As a Marxist, I believe private property will eliminate itself. :lol: Capitalism is self-cannibalizing. See: the inexorably growing wealth gap.

I certainly don't see how this can work, you'll always need economic growth, if only because we're still drawing down on the natural capital reserves of the ecosystem. You need growth just to stay afloat. And, of course, growth is necessary to retain self-defense capability.

Yeah but you don't need that much. You need enough to sustain retiring populations and employ new populations productively and in such a way those new populations can build their lives. Japan's economy crashed in the 90's and their solution was to just eat the debt. They accepted low growth and have been trundling along at that low level ever since. Foreign observers say this was a death knell, that with this low growth Japan is dooming itself, but at the same time the Japanese quality of life is still good, they're still making products, and Japanese society is continuing on in a stable and prosperous fashion. They are still capitalist, but they have opted to preserve social stability at the cost of growth. I think if we do look at the actual situation Japanese people are in, we have no reason to suppose this low growth is actually deleterious. When the Chinese system crashes and China takes the same path, we'll also see how this rationale can be generalized.

What is deleterious to the Japanese economy is the population decline, but that has nothing to do with growth per se. In an abstract sense you can say growth encourages immigration, and it does sometimes, but the question of immigration in Japan is a topic substantially its own.

At any rate, we do observe that in the presence of industrialization, even a socialist state will grow, and it'll grow reasonably fast. The Soviet growth rates are testament to this. But we also observe that once a state is industrialized, it can't industrialize again and capitalize on those same gains: a worker does not need two wrenches, so to speak. (Unless you make it so he must buy a second... there's a reason planned obsolescence is a form of rent seeking). What we observe therefore is a tendency of the rate of profits to fall as a country industrializes. My thesis is simply this: once industrialized, a socialist economy does not need and cannot actually benefit from "growth" in the capitalist sense.

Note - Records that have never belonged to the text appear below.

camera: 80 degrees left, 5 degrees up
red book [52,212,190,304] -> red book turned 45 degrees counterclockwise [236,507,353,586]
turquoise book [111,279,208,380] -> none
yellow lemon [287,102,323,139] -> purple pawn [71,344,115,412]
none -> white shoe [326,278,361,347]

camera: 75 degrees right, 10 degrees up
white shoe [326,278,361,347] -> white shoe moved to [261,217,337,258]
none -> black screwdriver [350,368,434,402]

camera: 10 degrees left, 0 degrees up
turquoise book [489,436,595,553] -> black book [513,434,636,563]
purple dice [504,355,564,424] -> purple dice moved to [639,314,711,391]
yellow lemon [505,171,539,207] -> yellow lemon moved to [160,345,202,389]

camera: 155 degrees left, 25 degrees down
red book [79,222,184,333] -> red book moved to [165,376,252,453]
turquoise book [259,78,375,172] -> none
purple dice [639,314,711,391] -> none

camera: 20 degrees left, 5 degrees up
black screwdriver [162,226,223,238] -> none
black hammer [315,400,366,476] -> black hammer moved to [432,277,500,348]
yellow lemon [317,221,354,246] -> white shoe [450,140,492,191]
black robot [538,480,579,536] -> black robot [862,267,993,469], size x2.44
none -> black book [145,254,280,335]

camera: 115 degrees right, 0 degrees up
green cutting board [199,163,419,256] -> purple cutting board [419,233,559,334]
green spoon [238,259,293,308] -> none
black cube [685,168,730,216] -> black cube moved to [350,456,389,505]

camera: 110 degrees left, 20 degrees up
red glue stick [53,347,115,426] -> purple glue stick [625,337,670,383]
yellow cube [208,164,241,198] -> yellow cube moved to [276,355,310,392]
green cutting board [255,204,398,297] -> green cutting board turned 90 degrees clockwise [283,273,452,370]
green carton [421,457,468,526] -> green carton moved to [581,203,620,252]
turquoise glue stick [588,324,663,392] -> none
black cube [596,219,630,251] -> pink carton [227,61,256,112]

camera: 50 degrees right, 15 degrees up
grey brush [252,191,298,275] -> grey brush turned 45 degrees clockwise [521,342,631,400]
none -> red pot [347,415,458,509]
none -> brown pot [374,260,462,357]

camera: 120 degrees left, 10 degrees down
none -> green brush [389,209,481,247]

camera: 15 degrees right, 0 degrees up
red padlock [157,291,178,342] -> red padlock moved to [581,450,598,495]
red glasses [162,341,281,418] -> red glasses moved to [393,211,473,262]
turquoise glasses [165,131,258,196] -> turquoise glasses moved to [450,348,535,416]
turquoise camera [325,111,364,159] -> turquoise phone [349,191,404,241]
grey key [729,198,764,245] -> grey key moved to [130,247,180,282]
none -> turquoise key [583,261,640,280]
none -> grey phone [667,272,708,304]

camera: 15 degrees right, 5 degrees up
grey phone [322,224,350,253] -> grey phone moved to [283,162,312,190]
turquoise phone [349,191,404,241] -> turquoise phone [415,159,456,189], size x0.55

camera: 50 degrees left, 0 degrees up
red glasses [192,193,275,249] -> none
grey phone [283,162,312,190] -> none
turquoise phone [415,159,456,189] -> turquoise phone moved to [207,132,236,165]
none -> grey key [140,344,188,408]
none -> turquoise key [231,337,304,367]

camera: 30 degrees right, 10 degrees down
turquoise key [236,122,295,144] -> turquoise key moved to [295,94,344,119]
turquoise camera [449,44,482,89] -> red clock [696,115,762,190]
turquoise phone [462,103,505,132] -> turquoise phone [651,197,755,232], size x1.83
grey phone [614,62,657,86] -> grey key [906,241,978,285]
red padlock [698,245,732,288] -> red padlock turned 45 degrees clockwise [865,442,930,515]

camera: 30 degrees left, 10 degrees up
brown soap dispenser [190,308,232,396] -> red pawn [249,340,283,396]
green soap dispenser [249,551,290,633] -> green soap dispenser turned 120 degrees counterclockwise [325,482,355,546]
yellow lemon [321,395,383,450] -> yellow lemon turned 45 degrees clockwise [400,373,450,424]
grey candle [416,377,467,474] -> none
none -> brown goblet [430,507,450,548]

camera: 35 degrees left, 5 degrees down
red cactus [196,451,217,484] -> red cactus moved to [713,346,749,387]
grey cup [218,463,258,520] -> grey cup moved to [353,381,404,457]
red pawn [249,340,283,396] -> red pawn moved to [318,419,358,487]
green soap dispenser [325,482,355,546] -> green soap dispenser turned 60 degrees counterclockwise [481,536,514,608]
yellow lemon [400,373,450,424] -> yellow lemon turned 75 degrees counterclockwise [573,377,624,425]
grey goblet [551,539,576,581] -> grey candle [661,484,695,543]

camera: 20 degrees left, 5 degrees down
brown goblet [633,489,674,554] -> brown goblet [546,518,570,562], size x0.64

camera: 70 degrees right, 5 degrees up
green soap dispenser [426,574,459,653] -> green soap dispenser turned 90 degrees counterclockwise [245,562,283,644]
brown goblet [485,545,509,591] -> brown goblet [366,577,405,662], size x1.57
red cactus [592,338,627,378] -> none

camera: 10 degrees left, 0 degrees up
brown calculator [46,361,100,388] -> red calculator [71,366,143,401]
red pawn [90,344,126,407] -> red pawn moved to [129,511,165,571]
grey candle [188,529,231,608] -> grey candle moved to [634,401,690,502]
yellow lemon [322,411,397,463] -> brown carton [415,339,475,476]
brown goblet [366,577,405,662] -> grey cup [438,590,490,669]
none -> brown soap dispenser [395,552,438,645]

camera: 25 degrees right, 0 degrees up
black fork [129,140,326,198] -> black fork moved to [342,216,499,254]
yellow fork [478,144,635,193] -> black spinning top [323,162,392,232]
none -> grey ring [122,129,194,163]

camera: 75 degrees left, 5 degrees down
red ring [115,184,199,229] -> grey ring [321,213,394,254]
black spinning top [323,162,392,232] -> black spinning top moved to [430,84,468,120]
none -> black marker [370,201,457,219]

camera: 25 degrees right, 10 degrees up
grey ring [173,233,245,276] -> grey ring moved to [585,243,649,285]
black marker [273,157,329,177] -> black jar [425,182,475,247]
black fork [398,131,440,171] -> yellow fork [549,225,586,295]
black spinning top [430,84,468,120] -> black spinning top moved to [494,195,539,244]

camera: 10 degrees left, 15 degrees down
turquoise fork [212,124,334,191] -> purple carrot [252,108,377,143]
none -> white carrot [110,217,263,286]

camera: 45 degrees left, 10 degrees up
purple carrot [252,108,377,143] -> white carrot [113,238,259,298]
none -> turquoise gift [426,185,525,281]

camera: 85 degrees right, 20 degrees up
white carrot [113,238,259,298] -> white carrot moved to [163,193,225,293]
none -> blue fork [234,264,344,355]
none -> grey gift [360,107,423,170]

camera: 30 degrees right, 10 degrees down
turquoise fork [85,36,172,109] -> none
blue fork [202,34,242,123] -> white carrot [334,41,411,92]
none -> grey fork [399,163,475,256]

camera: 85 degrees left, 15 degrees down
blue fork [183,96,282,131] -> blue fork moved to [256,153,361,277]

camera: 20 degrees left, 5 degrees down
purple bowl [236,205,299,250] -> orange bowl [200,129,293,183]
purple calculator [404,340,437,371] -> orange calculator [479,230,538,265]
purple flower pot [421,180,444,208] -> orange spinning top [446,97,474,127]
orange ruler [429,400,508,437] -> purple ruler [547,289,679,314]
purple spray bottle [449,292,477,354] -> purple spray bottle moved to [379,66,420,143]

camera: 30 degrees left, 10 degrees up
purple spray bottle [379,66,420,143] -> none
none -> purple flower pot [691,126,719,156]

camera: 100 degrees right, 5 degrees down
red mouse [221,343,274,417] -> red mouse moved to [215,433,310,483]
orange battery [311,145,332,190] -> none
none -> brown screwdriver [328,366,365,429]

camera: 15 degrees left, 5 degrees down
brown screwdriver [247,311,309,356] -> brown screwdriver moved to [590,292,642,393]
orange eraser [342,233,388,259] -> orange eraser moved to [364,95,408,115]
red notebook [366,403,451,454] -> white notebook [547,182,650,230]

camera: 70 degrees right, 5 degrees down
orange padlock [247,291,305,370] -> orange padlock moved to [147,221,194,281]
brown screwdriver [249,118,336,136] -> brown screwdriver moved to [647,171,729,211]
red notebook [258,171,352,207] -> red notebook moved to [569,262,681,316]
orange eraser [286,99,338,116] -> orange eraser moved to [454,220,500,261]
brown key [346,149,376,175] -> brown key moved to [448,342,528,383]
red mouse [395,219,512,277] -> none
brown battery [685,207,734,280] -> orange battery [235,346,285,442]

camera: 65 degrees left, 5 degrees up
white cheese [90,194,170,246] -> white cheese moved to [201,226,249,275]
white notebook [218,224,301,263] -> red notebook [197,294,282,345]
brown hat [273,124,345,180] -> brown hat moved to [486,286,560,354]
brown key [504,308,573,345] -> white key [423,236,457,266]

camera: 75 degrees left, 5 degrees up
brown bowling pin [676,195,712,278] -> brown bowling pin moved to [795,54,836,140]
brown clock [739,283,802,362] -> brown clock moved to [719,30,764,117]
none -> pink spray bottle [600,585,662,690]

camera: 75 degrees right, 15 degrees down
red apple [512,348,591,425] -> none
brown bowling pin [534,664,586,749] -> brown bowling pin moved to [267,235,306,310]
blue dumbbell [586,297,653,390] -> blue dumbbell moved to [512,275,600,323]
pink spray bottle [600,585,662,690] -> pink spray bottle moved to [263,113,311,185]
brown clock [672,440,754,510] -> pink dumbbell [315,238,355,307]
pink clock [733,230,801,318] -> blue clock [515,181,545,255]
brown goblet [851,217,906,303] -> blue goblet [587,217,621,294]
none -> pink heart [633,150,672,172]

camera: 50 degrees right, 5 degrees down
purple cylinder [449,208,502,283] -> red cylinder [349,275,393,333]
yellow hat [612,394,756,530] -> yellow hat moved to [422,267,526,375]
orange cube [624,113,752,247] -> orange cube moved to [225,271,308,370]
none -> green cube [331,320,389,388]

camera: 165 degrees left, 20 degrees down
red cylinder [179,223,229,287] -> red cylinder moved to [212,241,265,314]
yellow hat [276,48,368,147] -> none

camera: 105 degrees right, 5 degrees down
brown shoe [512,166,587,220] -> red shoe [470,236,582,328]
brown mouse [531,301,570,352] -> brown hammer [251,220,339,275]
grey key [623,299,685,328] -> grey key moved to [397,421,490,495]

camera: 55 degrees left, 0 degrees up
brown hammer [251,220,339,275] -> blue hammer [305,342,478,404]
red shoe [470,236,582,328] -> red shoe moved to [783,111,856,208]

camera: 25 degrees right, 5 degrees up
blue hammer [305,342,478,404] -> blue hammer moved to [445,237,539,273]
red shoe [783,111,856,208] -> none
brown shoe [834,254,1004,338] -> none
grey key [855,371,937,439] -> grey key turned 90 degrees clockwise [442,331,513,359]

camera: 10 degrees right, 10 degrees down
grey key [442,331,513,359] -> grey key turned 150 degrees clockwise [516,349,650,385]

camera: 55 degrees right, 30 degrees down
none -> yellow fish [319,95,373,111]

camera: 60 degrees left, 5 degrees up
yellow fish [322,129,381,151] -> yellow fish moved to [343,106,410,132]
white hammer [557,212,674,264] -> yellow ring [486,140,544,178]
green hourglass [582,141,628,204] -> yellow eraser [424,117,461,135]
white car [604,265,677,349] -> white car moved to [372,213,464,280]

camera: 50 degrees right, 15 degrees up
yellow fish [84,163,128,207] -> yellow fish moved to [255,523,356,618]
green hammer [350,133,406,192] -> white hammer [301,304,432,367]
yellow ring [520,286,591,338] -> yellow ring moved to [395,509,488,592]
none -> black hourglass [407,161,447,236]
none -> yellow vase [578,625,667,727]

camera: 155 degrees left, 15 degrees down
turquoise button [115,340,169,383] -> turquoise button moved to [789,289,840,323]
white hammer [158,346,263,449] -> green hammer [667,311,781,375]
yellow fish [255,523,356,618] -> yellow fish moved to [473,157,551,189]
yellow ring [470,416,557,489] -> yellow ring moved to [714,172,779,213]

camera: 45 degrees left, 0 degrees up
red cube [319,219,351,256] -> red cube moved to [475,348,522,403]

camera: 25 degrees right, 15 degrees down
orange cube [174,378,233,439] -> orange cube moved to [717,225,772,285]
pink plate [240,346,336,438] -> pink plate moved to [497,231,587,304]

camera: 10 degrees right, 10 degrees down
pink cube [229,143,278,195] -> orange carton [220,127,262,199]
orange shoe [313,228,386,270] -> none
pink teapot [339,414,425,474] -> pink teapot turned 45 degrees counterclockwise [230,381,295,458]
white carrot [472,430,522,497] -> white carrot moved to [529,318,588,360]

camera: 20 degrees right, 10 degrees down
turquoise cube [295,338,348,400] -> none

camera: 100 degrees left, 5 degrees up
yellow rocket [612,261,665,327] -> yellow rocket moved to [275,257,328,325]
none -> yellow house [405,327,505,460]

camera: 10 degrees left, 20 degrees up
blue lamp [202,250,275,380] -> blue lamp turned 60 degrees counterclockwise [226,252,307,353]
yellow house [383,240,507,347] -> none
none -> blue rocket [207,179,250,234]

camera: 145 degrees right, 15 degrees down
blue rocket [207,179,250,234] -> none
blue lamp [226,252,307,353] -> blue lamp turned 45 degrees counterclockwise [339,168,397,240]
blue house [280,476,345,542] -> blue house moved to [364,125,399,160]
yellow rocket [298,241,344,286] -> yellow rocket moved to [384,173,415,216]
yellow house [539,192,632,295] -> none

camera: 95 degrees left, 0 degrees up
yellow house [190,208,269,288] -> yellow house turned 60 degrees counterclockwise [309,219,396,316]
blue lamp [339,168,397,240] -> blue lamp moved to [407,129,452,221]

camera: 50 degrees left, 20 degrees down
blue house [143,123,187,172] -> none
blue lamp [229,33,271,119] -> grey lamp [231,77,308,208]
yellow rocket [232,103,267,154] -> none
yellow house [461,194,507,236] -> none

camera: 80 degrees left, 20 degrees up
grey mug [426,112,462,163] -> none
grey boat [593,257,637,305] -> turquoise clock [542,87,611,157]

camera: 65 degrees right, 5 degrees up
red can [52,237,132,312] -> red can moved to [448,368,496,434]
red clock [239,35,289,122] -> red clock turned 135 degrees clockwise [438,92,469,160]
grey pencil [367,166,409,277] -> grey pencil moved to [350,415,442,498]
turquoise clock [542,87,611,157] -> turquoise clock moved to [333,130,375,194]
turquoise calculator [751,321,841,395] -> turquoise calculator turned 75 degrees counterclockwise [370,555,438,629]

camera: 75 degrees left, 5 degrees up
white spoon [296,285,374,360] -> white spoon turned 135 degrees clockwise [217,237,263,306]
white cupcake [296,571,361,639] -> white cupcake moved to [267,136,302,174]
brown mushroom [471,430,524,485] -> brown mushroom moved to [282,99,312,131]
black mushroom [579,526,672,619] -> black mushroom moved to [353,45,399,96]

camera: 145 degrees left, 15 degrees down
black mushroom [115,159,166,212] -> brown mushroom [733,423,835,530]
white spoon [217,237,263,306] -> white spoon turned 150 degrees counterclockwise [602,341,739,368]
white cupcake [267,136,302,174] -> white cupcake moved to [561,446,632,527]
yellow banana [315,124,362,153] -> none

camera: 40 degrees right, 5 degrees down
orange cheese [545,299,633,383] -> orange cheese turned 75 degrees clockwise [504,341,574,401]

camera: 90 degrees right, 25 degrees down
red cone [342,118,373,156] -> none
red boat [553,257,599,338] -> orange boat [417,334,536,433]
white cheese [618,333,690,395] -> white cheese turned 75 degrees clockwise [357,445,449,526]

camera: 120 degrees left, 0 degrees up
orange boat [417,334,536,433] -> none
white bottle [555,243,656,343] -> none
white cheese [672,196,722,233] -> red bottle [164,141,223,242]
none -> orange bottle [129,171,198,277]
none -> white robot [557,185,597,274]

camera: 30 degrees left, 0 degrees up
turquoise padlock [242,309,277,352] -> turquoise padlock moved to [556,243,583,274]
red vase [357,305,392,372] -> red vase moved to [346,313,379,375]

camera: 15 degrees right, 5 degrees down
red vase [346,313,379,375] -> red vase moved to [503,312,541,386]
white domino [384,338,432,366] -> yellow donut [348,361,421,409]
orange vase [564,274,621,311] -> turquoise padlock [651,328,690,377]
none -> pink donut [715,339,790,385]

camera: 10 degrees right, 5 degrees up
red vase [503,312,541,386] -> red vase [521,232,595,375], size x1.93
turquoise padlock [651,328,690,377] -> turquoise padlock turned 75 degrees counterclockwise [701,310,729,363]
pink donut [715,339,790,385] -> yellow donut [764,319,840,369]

I added my comments in on the appropriate lines. I'd be curious how you get from the here and now to your new world order without the destruction of what exists. for example, I kinda assume that in your new world insurance would no longer be needed. What new jobs would you find for the 1.2 million people who work in that industry?

Firstly this is a bad assumption. Insurance specialists deal a lot in planning and risk analysis which would be useful in a socialist economy. Secondly, yes, some people would be out a job. I'm thinking of a lot of financial parasites and investment bankers that have overstayed their welcome.

Thirdly, the destruction of what exists is generally inevitable. Many of those people who you expect will hypothetically become out of a job under socialism will already be out of a job under capitalism, as capitalism fails. Socialism's unenviable task will be cleaning up the ruins and rebuilding the broken parts of the economy. You may disagree with this hypothesis, but I've been fairly resolute all along in my insistence that socialism arises in response to capitalist failure, so feel free to treat my arguments as hypothetical in that case.
 
I can't imagine that. Currency has too many useful functions
I certainly don't see how this can work, you'll always need economic growth, if only because we're still drawing down on the natural capital reserves of the ecosystem. You need growth just to stay afloat. And, of course, growth is necessary to retain self-defense capability.
This is my understanding of "From each according to his ability, to each according to his needs". There will be no private property, the people in society will have like family relations, you do not ask your dad for currency, nor making tracks of what you get and what you give. But lets say that there will be something like social points. Each member of society will be born with 500 points, for good behaviour he will get plus points. for bad behaviour he will lose points and he may spend them on goods except standard housing, healthcare, education, hobbies, food, vacations etc.